My sister is 2.5 years older than me and we started our animal science minors together so we had to stuff a lot of classes into that last 2 years for her. Our second poultry class was a 400 level embryology class. I discovered with this class that a passion for something will get you everywhere. We had no background in poultry like most of the student, and we certainly didn’t have the biology background. Yet we set the curve.

That summer we took home 5 hens from the OSU Poultry Farm. They were 5 Rhode Island Reds (Lucy, Ethel, Gertrude, Maggie, and Hannah). We built a great pen for them and they were able to free range all day long, only penned up at night for predator prevention. The following spring I fell hard for the chicks at the feed store, we brought home 2 Leghorns, 1 Buff Orpington, 1 Black Australorp, and 1 Ameraucana green egg layer. And I was hooked!

Since then we have hatched numerous batches of chicks most of which were in my mother’s classroom for her 3rd and 4th grade classes to watch and learn about. We started with a Styrofoam incubator and can happily say it worked well for us. We upgraded to a GQF as soon as we found a good affordable one. We have had 100% hatches several times with this incubator.

I now have 2 incubators and a hatcher for our hatching purposes. Someday I hope to be hatching my own turkey eggs but right now we just do ducks, chickens, and (starting 1/26/2010) quail.

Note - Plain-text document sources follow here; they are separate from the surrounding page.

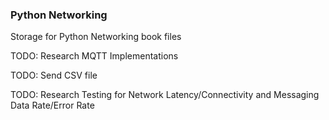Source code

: ### Python Networking

Storage for Python Networking book files

TODO: Research MQTT Implementations

TODO: Send CSV file

TODO: Research Testing for Network Latency/Connectivity and Messaging Data Rate/Error Rate
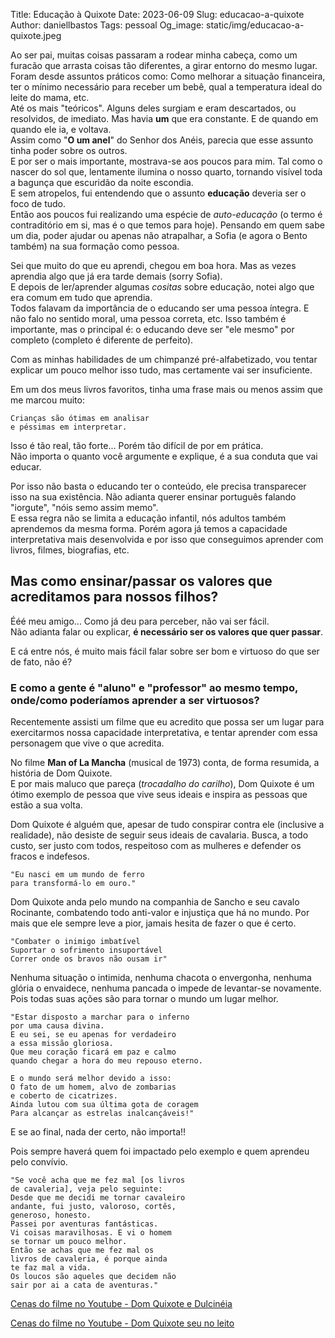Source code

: Title: Educação à Quixote
Date: 2023-06-09
Slug: educacao-a-quixote
Author: daniellbastos
Tags: pessoal
Og_image: static/img/educacao-a-quixote.jpeg


Ao ser pai, muitas coisas passaram a rodear minha cabeça, como um furacão que arrasta coisas tão diferentes, a girar entorno do mesmo lugar.  
Foram desde assuntos práticos como: Como melhorar a situação financeira, ter o mínimo necessário para receber um bebê, qual a temperatura ideal do leite do mama, etc.  
Até os mais "teóricos". Alguns deles surgiam e eram descartados, ou resolvidos, de imediato. Mas havia **um** que era constante. E de quando em quando ele ia, e voltava.  
Assim como "**O um anel**" do Senhor dos Anéis, parecia que esse assunto tinha poder sobre os outros.  
E por ser o mais importante, mostrava-se aos poucos para mim. Tal como o nascer do sol que, lentamente ilumina o nosso quarto, tornando visível toda a bagunça que escuridão da noite escondia.  
E sem atropelos, fui entendendo que o assunto **educação** deveria ser o foco de tudo.  
Então aos poucos fui realizando uma espécie de *auto-educação* (o termo é contraditório em si, mas é o que temos para hoje). Pensando em quem sabe um dia, poder ajudar ou apenas não atrapalhar, a Sofia (e agora o Bento também) na sua formação como pessoa.


Sei que muito do que eu aprendi, chegou em boa hora. Mas as vezes aprendia algo que já era tarde demais (sorry Sofia).  
E depois de ler/aprender algumas *cositas* sobre educação, notei algo que era comum em tudo que aprendia.  
Todos falavam da importância de o educando ser uma pessoa íntegra. E não falo no sentido moral, uma pessoa correta, etc. Isso também é importante, mas o principal é: o educando deve ser "ele mesmo" por completo (completo é diferente de perfeito).


Com as minhas habilidades de um chimpanzé pré-alfabetizado, vou tentar explicar um pouco melhor isso tudo, mas certamente vai ser insuficiente.  

Em um dos meus livros favoritos, tinha uma frase mais ou menos assim que me marcou muito:  

`Crianças são ótimas em analisar`  
`e péssimas em interpretar.`

Isso é tão real, tão forte... Porém tão difícil de por em prática.  
Não importa o quanto você argumente e explique, é a sua conduta que vai educar.


Por isso não basta o educando ter o conteúdo, ele precisa transparecer isso na sua existência. Não adianta querer ensinar português falando "iorgute", "nóis semo assim memo".  
E essa regra não se limita a educação infantil, nós adultos também aprendemos da mesma forma. Porém agora já temos a capacidade interpretativa mais desenvolvida e por isso que conseguimos aprender com livros, filmes, biografias, etc.  


## Mas como ensinar/passar os valores que acreditamos para nossos filhos?


Ééé meu amigo... Como já deu para perceber, não vai ser fácil.  
Não adianta falar ou explicar, **é necessário ser os valores que quer passar**.


E cá entre nós, é muito mais fácil falar sobre ser bom e virtuoso do que ser de fato, não é?


### E como a gente é "aluno" e "professor" ao mesmo tempo, onde/como poderíamos aprender a ser virtuosos?


Recentemente assisti um filme que eu acredito que possa ser um lugar para exercitarmos nossa capacidade interpretativa, e tentar aprender com essa personagem que vive o que acredita.  

No filme **Man of La Mancha** (musical de 1973) conta, de forma resumida, a história de Dom Quixote.  
E por mais maluco que pareça (*trocadalho do carilho*), Dom Quixote é um ótimo exemplo de pessoa que vive seus ideais e inspira as pessoas que estão a sua volta.  

Dom Quixote é alguém que, apesar de tudo conspirar contra ele (inclusive a realidade), não desiste de seguir seus ideais de cavalaria. Busca, a todo custo, ser justo com todos, respeitoso com as mulheres e defender os fracos e indefesos.

`"Eu nasci em um mundo de ferro`  
`para transformá-lo em ouro."`

Dom Quixote anda pelo mundo na companhia de Sancho e seu cavalo Rocinante, combatendo todo anti-valor e injustiça que há no mundo. Por mais que ele sempre leve a pior, jamais hesita de fazer o que é certo.

`"Combater o inimigo imbatível`  
`Suportar o sofrimento insuportável`  
`Correr onde os bravos não ousam ir"`

Nenhuma situação o intimida, nenhuma chacota o envergonha, nenhuma glória o envaidece, nenhuma pancada o impede de levantar-se novamente. Pois todas suas ações são para tornar o mundo um lugar melhor.

`"Estar disposto a marchar para o inferno`  
`por uma causa divina.`  
`E eu sei, se eu apenas for verdadeiro`  
`a essa missão gloriosa.`  
`Que meu coração ficará em paz e calmo`  
`quando chegar a hora do meu repouso eterno.`  

`E o mundo será melhor devido a isso:`  
`O fato de um homem, alvo de zombarias`  
`e coberto de cicatrizes.`  
`Ainda lutou com sua última gota de coragem`  
`Para alcançar as estrelas inalcançáveis!"`

E se ao final, nada der certo, não importa!!

Pois sempre haverá quem foi impactado pelo exemplo e quem aprendeu pelo convívio.


`"Se você acha que me fez mal [os livros`  
`de cavaleria], veja pelo seguinte:`  
`Desde que me decidi me tornar cavaleiro`  
`andante, fui justo, valoroso, cortês,`  
`generoso, honesto.`  
`Passei por aventuras fantásticas.`  
`Vi coisas maravilhosas. E vi o homem`  
`se tornar um pouco melhor.`  
`Então se achas que me fez mal os`  
`livros de cavaleria, é porque ainda`  
`te faz mal a vida.`  
`Os loucos são aqueles que decidem não`  
`sair por ai a cata de aventuras."`


[Cenas do filme no Youtube - Dom Quixote e Dulcinéia][0]

[Cenas do filme no Youtube - Dom Quixote seu no leito][1]

[0]: https://youtu.be/1R4Up_6tnAI?t=11
[1]: https://youtu.be/RfHnzYEHAow?t=129
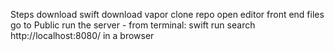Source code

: Steps 
download swift
download vapor
clone repo
open editor
front end files go to Public
run the server 
    - from terminal: swift run
search http://localhost:8080/ in a browser
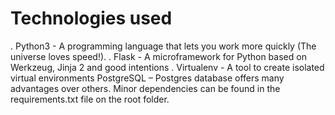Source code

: # Technologies used
. Python3 - A programming language that lets you work more quickly (The universe loves speed!).
.  Flask - A microframework for Python based on Werkzeug, Jinja 2 and good intentions
 . Virtualenv - A tool to create isolated virtual environments
PostgreSQL – Postgres database offers many advantages over others.
Minor dependencies can be found in the requirements.txt file on the root folder.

Keep watching for information and pictures about the quail. They should hatch in about 15 days

Gotta go feed the chooks,


Thursday, January 28, 2010

We’re Hatching Quail!

We set 36 beautiful coturnix quail eggs 1/26/2010. 16 days or so later the slippery little suckers should be springing out to take on the world. Quail are crazy little birds, they bound off walls, flutter as if they can fly high, and lay rich and cream little eggs. They will start laying eggs at about 6 weeks of age, from then on they will lay about 6 a week. If we aren’t careful we could have a quail takeover of the farm. Not really, they won’t be hatching their own chicks so we can have a bit of population control. However, if I have anything to do with it we won’t stop at these 36 eggs.

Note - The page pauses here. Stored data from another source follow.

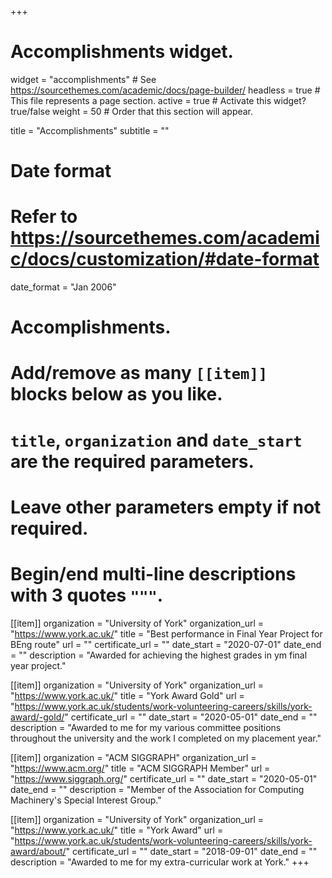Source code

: +++
# Accomplishments widget.
widget = "accomplishments"  # See https://sourcethemes.com/academic/docs/page-builder/
headless = true  # This file represents a page section.
active = true  # Activate this widget? true/false
weight = 50  # Order that this section will appear.

title = "Accomplish&shy;ments"
subtitle = ""

# Date format
#   Refer to https://sourcethemes.com/academic/docs/customization/#date-format
date_format = "Jan 2006"

# Accomplishments.
#   Add/remove as many `[[item]]` blocks below as you like.
#   `title`, `organization` and `date_start` are the required parameters.
#   Leave other parameters empty if not required.
#   Begin/end multi-line descriptions with 3 quotes `"""`.
[[item]]
  organization = "University of York"
  organization_url = "https://www.york.ac.uk/"
  title = "Best performance in Final Year Project for BEng route"
  url = ""
  certificate_url = ""
  date_start = "2020-07-01"
  date_end = ""
  description = "Awarded for achieving the highest grades in ym final year project."

[[item]]
  organization = "University of York"
  organization_url = "https://www.york.ac.uk/"
  title = "York Award Gold"
  url = "https://www.york.ac.uk/students/work-volunteering-careers/skills/york-award/-gold/"
  certificate_url = ""
  date_start = "2020-05-01"
  date_end = ""
  description = "Awarded to me for my various committee positions throughout the university and the work I completed on my placement year."

[[item]]
  organization = "ACM SIGGRAPH"
  organization_url = "https://www.acm.org/"
  title = "ACM SIGGRAPH Member"
  url = "https://www.siggraph.org/"
  certificate_url = ""
  date_start = "2020-05-01"
  date_end = ""
  description = "Member of the Association for Computing Machinery's Special Interest Group."

[[item]]
  organization = "University of York"
  organization_url = "https://www.york.ac.uk/"
  title = "York Award"
  url = "https://www.york.ac.uk/students/work-volunteering-careers/skills/york-award/about/"
  certificate_url = ""
  date_start = "2018-09-01"
  date_end = ""
  description = "Awarded to me for my extra-curricular work at York."
+++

You’re probably wondering what we plan to do with our quail. Well, I love their personalities, so for me it is largely about the entertainment, such as with the chickens. We will eat and sell the eggs though. They are a delicacy all around the world, essential in Japanese cuisine. I will try to post some recipes as we experiment ourselves. The first we will try is an appetizer. You line a mini-cupcake/muffin tin with prosciutto then crack a quail egg into the whole, add some fresh Parmesan and chives. Bake & serve. When we finally get to try it with quail eggs I will post the results! I love the idea of single-bit deviled eggs for Easter, how fun will that be. It takes about 4-6 quail eggs to equal a large egg, but they are very rich in flavor.

Here are some pictures of the incubator and the eggs. They will pretty much look like this until day 13 when we will place them in the hatcher. When they hatch they will be wet, hopefully I will be home to capture some of the early moments of their lives, if not, the first pictures will be of when they dry out to look like little balls of fluff. They are cuter then anyway. Regardless, I intend to keep you informed about their progress. They grow up so quick it will be no time before they are ready to start laying eggs and we get to start the cycle all over again!

Gotta go check on the 'bator,


Wednesday, January 27, 2010

Greetings from My Little Sister’s Farm

Welcome to my new blog! I have wanted to start this for a long time, but never had the time to sit down and figure out how to set it up. My Little Sister’s Farm is going on 3 years old now, we have so much going on all the time that I have to get this going. I hope you find our blog as fun and entertaining as we find our farm to be. We hope to keep our visitors up to date on the farm comings and goings as well as invite you to taste of our farm’s bounty. Please look around, our website is a work in progress and we hope to be announcing its launch soon.